- _Try it_: From the first line down to the line containing "right wrist: (88, 474, 23)", print the records below exactly, leaving every picture out.

- _Input data_:

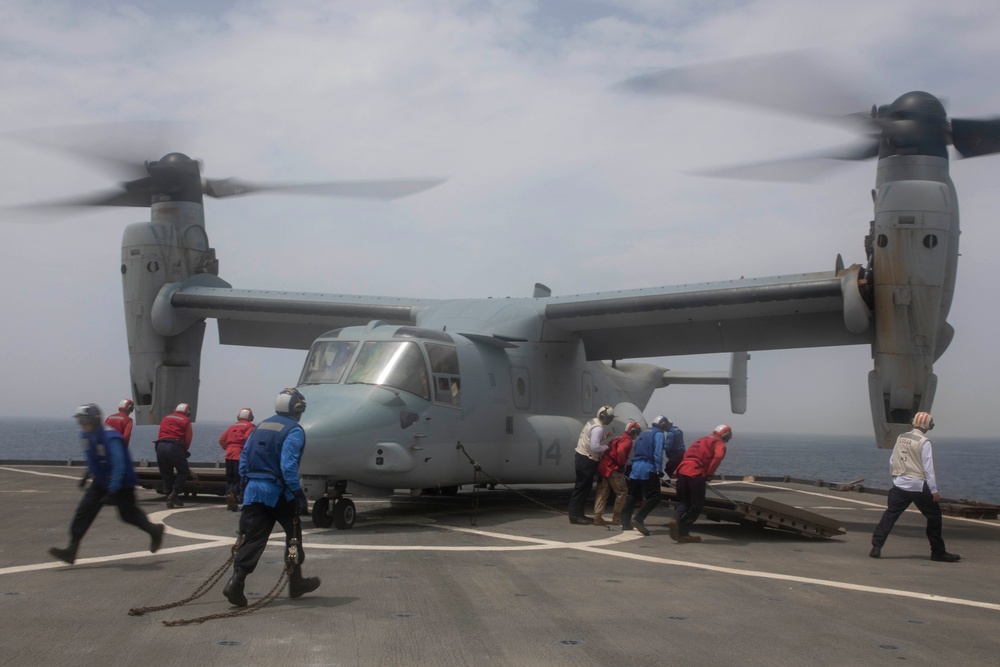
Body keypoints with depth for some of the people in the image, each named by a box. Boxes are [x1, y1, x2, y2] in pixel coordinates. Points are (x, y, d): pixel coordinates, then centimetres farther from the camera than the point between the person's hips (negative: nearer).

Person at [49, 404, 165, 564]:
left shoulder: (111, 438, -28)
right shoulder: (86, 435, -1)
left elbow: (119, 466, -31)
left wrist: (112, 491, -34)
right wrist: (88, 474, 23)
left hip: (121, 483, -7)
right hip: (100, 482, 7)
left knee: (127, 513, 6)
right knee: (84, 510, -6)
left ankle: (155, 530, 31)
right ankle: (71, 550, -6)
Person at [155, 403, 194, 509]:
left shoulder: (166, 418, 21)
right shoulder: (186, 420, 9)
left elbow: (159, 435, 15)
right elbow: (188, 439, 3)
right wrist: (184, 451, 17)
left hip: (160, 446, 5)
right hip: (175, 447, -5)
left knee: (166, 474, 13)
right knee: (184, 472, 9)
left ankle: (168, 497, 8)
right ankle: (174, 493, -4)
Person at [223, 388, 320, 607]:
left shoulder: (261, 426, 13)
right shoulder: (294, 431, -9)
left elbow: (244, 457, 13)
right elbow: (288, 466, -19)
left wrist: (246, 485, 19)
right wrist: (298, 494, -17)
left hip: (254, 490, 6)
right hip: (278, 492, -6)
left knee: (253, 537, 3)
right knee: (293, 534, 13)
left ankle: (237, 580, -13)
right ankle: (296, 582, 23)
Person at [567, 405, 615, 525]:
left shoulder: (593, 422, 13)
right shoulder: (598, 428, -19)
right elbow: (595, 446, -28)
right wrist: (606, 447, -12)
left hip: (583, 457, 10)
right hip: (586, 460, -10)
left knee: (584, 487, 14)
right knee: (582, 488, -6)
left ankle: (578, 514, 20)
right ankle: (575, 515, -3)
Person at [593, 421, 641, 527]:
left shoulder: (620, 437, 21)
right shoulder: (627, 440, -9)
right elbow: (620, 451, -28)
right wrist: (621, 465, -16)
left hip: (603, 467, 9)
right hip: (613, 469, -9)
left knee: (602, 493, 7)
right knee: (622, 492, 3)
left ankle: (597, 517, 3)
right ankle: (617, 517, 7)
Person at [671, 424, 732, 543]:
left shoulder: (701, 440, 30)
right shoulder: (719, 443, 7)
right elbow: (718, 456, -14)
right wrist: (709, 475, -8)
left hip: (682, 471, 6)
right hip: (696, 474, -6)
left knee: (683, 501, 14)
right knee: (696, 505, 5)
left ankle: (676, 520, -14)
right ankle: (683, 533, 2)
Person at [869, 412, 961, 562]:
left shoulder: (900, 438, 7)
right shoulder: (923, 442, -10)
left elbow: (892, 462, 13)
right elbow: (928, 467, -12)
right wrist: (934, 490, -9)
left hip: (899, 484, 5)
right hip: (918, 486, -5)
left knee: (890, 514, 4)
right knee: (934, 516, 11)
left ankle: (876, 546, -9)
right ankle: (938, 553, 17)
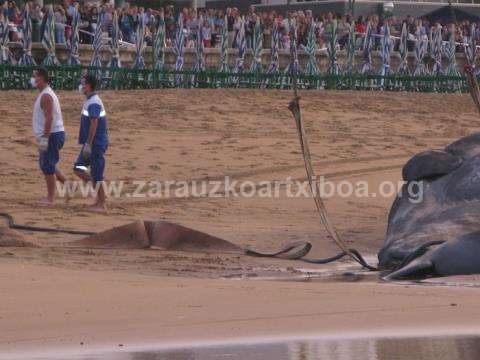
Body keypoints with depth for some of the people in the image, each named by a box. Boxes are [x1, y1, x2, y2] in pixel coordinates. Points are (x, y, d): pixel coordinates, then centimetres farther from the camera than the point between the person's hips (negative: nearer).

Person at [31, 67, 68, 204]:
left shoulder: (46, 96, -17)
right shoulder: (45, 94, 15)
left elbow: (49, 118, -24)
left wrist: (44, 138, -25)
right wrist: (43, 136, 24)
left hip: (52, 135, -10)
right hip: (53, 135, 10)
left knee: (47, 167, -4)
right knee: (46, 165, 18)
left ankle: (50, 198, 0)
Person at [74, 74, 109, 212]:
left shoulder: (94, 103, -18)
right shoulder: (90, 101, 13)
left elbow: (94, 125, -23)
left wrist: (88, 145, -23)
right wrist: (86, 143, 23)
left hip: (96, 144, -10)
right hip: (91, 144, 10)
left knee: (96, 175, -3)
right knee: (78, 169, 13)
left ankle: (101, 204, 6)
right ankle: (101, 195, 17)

- _Response to the exercise_:
Body keypoints with depth for some of the people in the image, each named by a box. Boxes are [x1, y1, x2, y2] in pixel coordinates. Points are (x, y, d): pixel coordinates, then centimetres farther from the camera than the point between the person's hips (negative: nearer).

Person at [49, 404, 165, 564]:
left shoulder: (111, 438, -28)
right shoulder: (86, 435, -1)
left elbow: (119, 466, -31)
left wrist: (112, 491, -34)
right wrist: (88, 474, 23)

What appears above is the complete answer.